= Sean Dixon (writer) =

Canadian playwright

Sean Dixon is a Canadian playwright. He is most noted for his 2014 stage play A God in Need of Help, which was a Governor General's Award nominee for English-language drama at the 2014 Governor General's Awards.

A 1988 graduate of the National Theatre School of Canada, Dixon began his career as an actor, and was a cofounder of the Winnipeg-based Primus theatre company in the late 1980s. His early plays included Dog Day (1989), Falling Back Home (1990) End of the World Romance (1991), 1492 (1992), District of Centuries (1995), Billy Nothin (1999), and The Epic Period (2001).

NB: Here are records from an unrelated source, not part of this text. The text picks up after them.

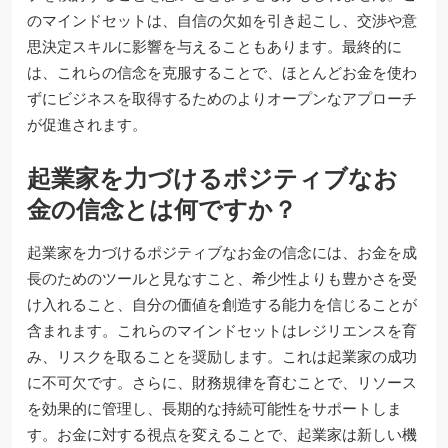
のマインドセットは、自信の欠如を引き起こし、交渉や意
思決定スキルに影響を与えることもあります。最終的に
は、これらの信念を克服することで、ほとんどお金を使わ
ずにビジネスを取得するためのよりオープンなアプローチ
が促進されます。
起業家を力づけるポジティブなお
金の信念とは何ですか？
起業家を力づけるポジティブなお金の信念には、お金を成
長のためのツールと見なすこと、希少性よりも豊かさを受
け入れること、自分の価値を創造する能力を信じることが
含まれます。これらのマインドセットはレジリエンスを育
み、リスクを取ることを奨励します。これは起業家の成功
に不可欠です。さらに、財務規律を育むことで、リソース
を効果的に管理し、長期的な持続可能性をサポートしま
す。お金に対する視点を変えることで、起業家は新しい機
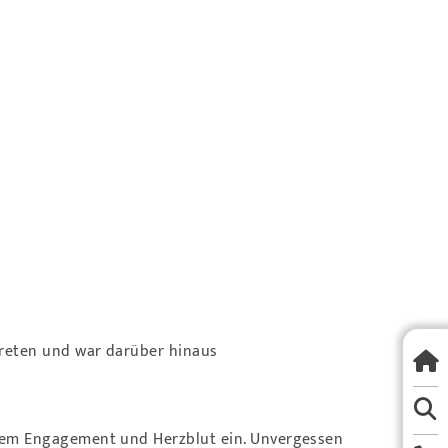
treten und war darüber hinaus
oßem Engagement und Herzblut ein. Unvergessen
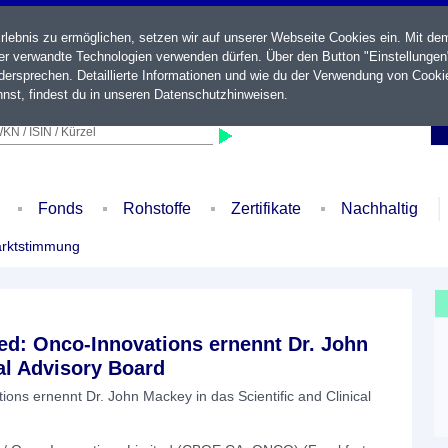
ebnis zu ermöglichen, setzen wir auf unserer Webseite Cookies ein. Mit de
der verwandte Technologien verwenden dürfen. Über den Button "Einstellungen
ersprechen. Detaillierte Informationen und wie du der Verwendung von Cooki
nst, findest du in unseren
Datenschutzhinweisen
.
KN / ISIN / Kürzel
Fonds
Rohstoffe
Zertifikate
Nachhaltig
rktstimmung
d: Onco-Innovations ernennt Dr. John
cal Advisory Board
ns ernennt Dr. John Mackey in das Scientific and Clinical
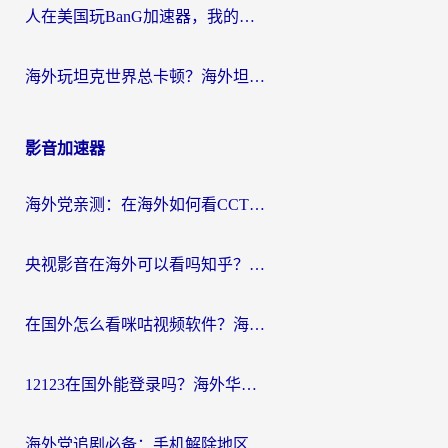
人在美国玩BanG加速器，我的延迟终于绿了
海外玩坦克世界总卡顿？海外坦克世界加速器有哪些？实测好用的选择在这里
影音加速器
海外党亲测：在海外如何看CCTV？告别“仅限大陆播放”的实用指南
央视影音在海外可以看吗知乎？留学生亲测：3步解决地域限制+追剧自由
在国外怎么看咪咕视频软件？海外党亲测有效的回国加速方案
12123在国外能登录吗？海外华人必看的回国加速实用指南
海外党追剧必备：手机解除地区限制app怎么选？解决央视视频&国内剧地区限制全指南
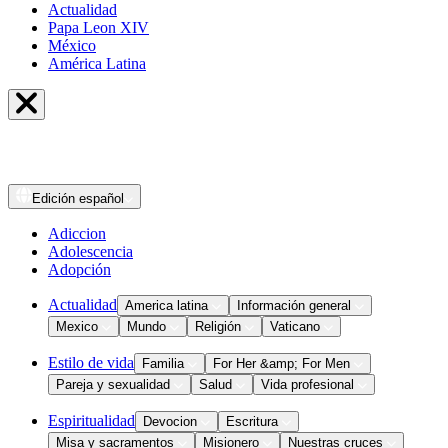
Actualidad
Papa Leon XIV
México
América Latina
Edición
español
Adiccion
Adolescencia
Adopción
Actualidad
America latina
Información general
Mexico
Mundo
Religión
Vaticano
Estilo de vida
Familia
For Her &amp; For Men
Pareja y sexualidad
Salud
Vida profesional
Espiritualidad
Devocion
Escritura
Misa y sacramentos
Misionero
Nuestras cruces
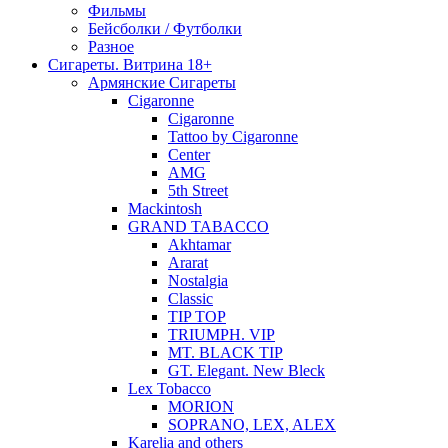
Фильмы
Бейсболки / Футболки
Разное
Сигареты. Витрина 18+
Армянские Сигареты
Cigaronne
Cigaronne
Tattoo by Cigaronne
Center
AMG
5th Street
Mackintosh
GRAND TABACCO
Akhtamar
Ararat
Nostalgia
Classic
TIP TOP
TRIUMPH. VIP
MT. BLACK TIP
GT. Elegant. New Bleck
Lex Tobacco
MORION
SOPRANO, LEX, ALEX
Karelia and others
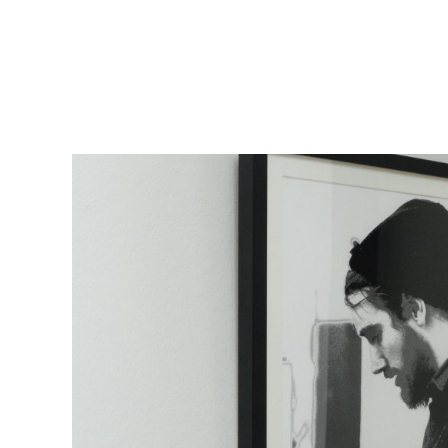
46
David 46x46 FineArt-Druck auf Künstlerpapier, 
Echtholzrahmen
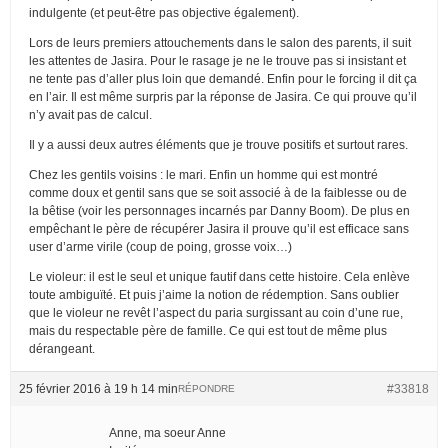
indulgente (et peut-être pas objective également).
Lors de leurs premiers attouchements dans le salon des parents, il suit
les attentes de Jasira. Pour le rasage je ne le trouve pas si insistant et
ne tente pas d’aller plus loin que demandé. Enfin pour le forcing il dit ça
en l’air. Il est même surpris par la réponse de Jasira. Ce qui prouve qu’il
n’y avait pas de calcul.
Il y a aussi deux autres éléments que je trouve positifs et surtout rares.
Chez les gentils voisins : le mari. Enfin un homme qui est montré
comme doux et gentil sans que se soit associé à de la faiblesse ou de
la bêtise (voir les personnages incarnés par Danny Boom). De plus en
empêchant le père de récupérer Jasira il prouve qu’il est efficace sans
user d’arme virile (coup de poing, grosse voix…)
Le violeur: il est le seul et unique fautif dans cette histoire. Cela enlève
toute ambiguïté. Et puis j’aime la notion de rédemption. Sans oublier
que le violeur ne revêt l’aspect du paria surgissant au coin d’une rue,
mais du respectable père de famille. Ce qui est tout de même plus
dérangeant.
25 février 2016 à 19 h 14 min
#33818
RÉPONDRE
Anne, ma soeur Anne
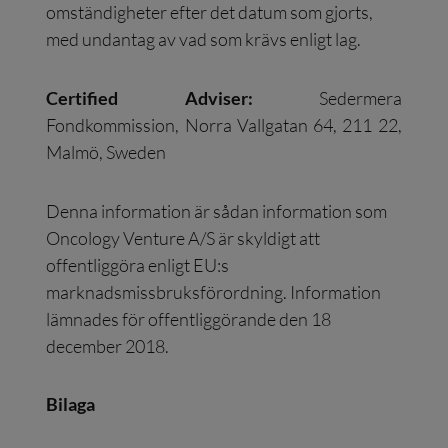
omständigheter efter det datum som gjorts,
med undantag av vad som krävs enligt lag.
Certified Adviser:
Sedermera
Fondkommission, Norra Vallgatan 64, 211 22,
Malmö, Sweden
Denna information är sådan information som
Oncology Venture A/S är skyldigt att
offentliggöra enligt EU:s
marknadsmissbruksförordning. Information
lämnades för offentliggörande den 18
december 2018.
Bilaga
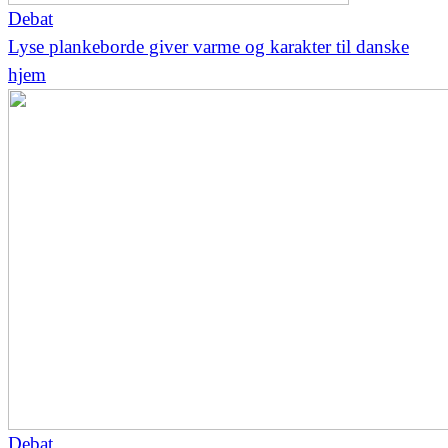
Debat
Lyse plankeborde giver varme og karakter til danske
hjem
Debat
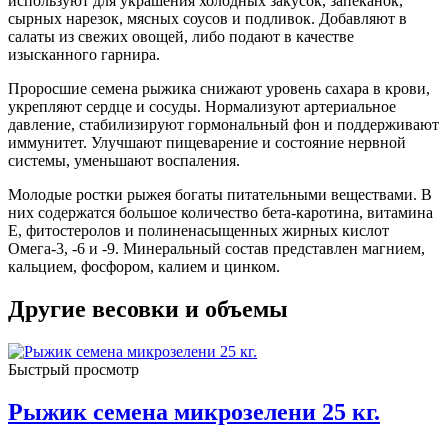
используют для украшения холодных закусок, запеканок,
сырных нарезок, мясных соусов и подливок. Добавляют в
салаты из свежих овощей, либо подают в качестве
изысканного гарнира.
Проросшие семена рыжика снижают уровень сахара в крови,
укрепляют сердце и сосуды. Нормализуют артериальное
давление, стабилизируют гормональный фон и поддерживают
иммунитет. Улучшают пищеварение и состояние нервной
системы, уменьшают воспаления.
Молодые ростки рыжея богаты питательными веществами. В
них содержатся большое количество бета-каротина, витамина
Е, фитостеролов и полиненасыщенных жирных кислот
Омега-3, -6 и -9. Минеральный состав представлен магнием,
кальцием, фосфором, калием и цинком.
Другие весовки и объемы
Быстрый просмотр
Рыжик семена микрозелени 25 кг.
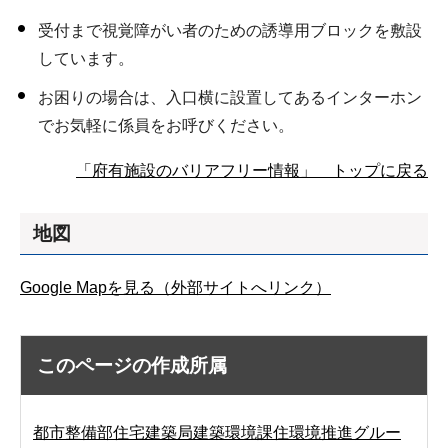
受付まで視覚障がい者のための誘導用ブロックを敷設
しています。
お困りの場合は、入口横に設置してあるインターホン
でお気軽に係員をお呼びください。
「府有施設のバリアフリー情報」 トップに戻る
地図
Google Mapを見る（外部サイトへリンク）
このページの作成所属
都市整備部住宅建築局建築環境課住環境推進グルー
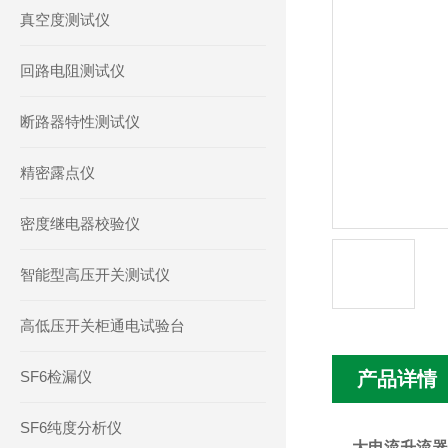
真空度测试仪
回路电阻测试仪
断路器特性测试仪
精密露点仪
密度继电器校验仪
智能型高压开关测试仪
高低压开关柜通电试验台
SF6检漏仪
产品详情
SF6纯度分析仪
大电流升流器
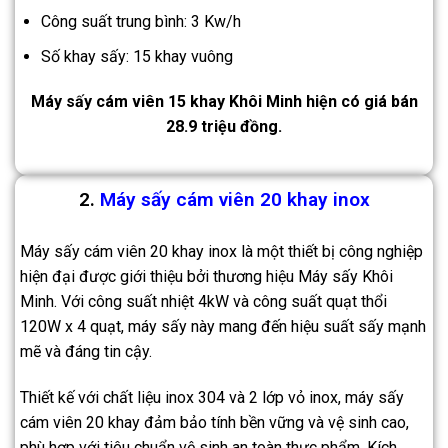
Công suất trung bình: 3 Kw/h
Số khay sấy: 15 khay vuông
Máy sấy cám viên 15 khay Khôi Minh hiện có giá bán
28.9 triệu đồng.
2.
Máy sấy cám viên 20 khay inox
Máy sấy cám viên 20 khay inox là một thiết bị công nghiệp
hiện đại được giới thiệu bởi thương hiệu Máy sấy Khôi
Minh. Với công suất nhiệt 4kW và công suất quạt thổi
120W x 4 quạt, máy sấy này mang đến hiệu suất sấy mạnh
mẽ và đáng tin cậy.
Thiết kế với chất liệu inox 304 và 2 lớp vỏ inox, máy sấy
cám viên 20 khay đảm bảo tính bền vững và vệ sinh cao,
phù hợp với tiêu chuẩn vệ sinh an toàn thực phẩm. Kích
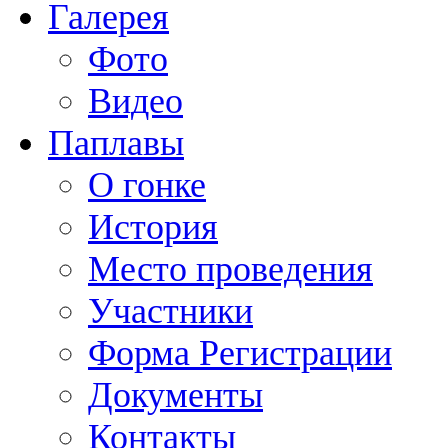
Галерея
Фото
Видео
Паплавы
О гонке
История
Место проведения
Участники
Форма Регистрации
Документы
Контакты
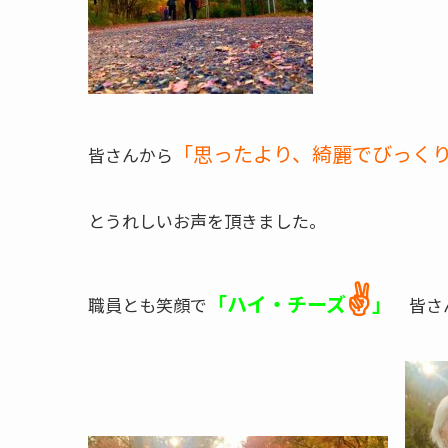
「思ったより、綺麗でびっく
皆さんから
とうれしいお声を頂きました。
✌
「ハイ・チーズ
」
職員とも笑顔で
皆さん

He received Dora Mavor Moore Award nominations for Best Original Play, Independent Theatre in 1993 for 1492, and Best Original Play, General Theatre in 2014 for A God in Need of Help.

His subsequent plays have included The Wilberforce Hotel (2015) and The Orange Dot (2017).

He has also published two fantasy novels for young readers, The Feathered Cloak (2007) and The Winter Drey (2009), and the adult novels The Girls Who Saw Everything (2007) The Many Revenges of Kip Flynn (2011) and The Abduction of Seven Forgers (2023).

He lives in Toronto, Ontario, and is married to documentary filmmaker Katerina Cizek.